▶ [O QUE FAZER] Reproduza fielmente o trecho do texto sobre a reação do Brasil à declaração de Daniel Ortega, de "O Governo Lula, por" até "essencial da democracia.".

== TEXTO DE ORIGEM ==

O Governo Lula, por meio do Ministério das Relações Exteriores, manifestou "preocupação" com a declaração do presidente da Nicarágua, Daniel Ortega, de que não haverá mais eleições no país. Em nota oficial divulgada pelo Itamaraty ontem (23), o governo brasileiro apelou às autoridades nicaraguenses para que garantam a realização de pleitos livres, periódicos, plurais e transparentes, destacando que a escolha democrática de governantes é um pilar essencial da democracia.
A reação brasileira ocorreu após Ortega afirmar, durante discurso de celebração da Revolução Sandinista, que opositores e partidos apoiados por interesses externos "jamais voltarão ao governo". No poder há quase duas décadas, o líder nicaraguense acusou a oposição de usar o processo eleitoral para tentar tomar o poder. O anúncio coloca em risco a votação presidencial que estava prevista para ocorrer em 2027.
O posicionamento do Brasil soma-se às condenações da Organização dos Estados Americanos (OEA) e de diversos líderes internacionais. Desde que retornou à presidência em 2007, Ortega e a vice-presidente Rosario Murillo reescreveram a Constituição, desarticularam a oposição política e consolidaram o controle absoluto sobre as instituições do Estado nicaraguense.

===
== REGISTROS ==

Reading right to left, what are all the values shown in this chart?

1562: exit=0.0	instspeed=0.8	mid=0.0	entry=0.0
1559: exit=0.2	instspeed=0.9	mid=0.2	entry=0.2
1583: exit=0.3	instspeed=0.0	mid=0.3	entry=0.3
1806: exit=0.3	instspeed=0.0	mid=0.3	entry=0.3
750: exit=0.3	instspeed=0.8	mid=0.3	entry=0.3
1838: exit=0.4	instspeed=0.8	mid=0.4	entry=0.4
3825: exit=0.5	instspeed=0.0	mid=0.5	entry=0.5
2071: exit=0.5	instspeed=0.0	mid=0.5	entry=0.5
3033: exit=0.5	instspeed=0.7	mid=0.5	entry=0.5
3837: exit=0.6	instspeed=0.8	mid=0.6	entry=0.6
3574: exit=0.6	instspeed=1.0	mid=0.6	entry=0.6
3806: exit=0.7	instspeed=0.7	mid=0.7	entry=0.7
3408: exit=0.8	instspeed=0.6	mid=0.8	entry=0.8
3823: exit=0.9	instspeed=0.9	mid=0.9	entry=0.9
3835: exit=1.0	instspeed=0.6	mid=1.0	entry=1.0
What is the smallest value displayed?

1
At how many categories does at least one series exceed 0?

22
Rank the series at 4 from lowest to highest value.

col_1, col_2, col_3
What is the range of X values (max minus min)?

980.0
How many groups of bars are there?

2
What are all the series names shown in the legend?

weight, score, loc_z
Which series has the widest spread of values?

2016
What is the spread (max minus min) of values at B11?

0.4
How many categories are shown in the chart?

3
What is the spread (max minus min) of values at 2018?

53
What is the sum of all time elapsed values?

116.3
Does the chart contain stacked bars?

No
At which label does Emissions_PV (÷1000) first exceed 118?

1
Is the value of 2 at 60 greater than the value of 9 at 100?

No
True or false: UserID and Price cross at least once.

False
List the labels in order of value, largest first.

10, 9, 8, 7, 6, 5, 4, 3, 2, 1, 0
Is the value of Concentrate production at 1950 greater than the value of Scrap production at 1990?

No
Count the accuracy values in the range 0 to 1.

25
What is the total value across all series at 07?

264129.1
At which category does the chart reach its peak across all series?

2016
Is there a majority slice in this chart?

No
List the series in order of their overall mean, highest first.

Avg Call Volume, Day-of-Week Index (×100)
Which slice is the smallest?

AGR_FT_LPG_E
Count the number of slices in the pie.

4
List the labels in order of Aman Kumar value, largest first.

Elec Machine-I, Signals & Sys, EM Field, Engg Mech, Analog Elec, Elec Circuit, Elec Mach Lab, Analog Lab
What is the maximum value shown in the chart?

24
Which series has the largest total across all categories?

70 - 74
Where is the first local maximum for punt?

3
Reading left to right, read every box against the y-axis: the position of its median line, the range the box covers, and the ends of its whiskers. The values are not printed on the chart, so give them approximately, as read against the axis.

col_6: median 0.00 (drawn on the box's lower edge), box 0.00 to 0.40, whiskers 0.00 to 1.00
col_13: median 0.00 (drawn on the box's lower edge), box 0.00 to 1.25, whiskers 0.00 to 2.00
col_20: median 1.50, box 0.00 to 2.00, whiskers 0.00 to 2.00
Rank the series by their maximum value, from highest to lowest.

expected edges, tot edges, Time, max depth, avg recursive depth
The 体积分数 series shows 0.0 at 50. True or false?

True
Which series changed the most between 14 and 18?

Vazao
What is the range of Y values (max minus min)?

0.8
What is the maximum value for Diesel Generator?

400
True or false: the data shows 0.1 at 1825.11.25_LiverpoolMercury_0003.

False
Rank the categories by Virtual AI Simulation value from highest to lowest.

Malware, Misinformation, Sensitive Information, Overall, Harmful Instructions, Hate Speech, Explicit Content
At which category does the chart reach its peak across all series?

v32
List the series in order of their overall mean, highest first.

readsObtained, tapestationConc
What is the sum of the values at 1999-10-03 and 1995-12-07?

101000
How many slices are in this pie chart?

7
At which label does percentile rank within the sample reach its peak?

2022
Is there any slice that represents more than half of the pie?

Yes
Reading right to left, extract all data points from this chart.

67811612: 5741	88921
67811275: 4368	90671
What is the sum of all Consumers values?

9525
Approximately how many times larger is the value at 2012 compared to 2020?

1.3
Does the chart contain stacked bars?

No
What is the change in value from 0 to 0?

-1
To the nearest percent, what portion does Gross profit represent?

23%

===

▶ [SOLUÇÃO]
O Governo Lula, por meio do Ministério das Relações Exteriores, manifestou "preocupação" com a declaração do presidente da Nicarágua, Daniel Ortega, de que não haverá mais eleições no país. Em nota oficial divulgada pelo Itamaraty ontem (23), o governo brasileiro apelou às autoridades nicaraguenses para que garantam a realização de pleitos livres, periódicos, plurais e transparentes, destacando que a escolha democrática de governantes é um pilar essencial da democracia.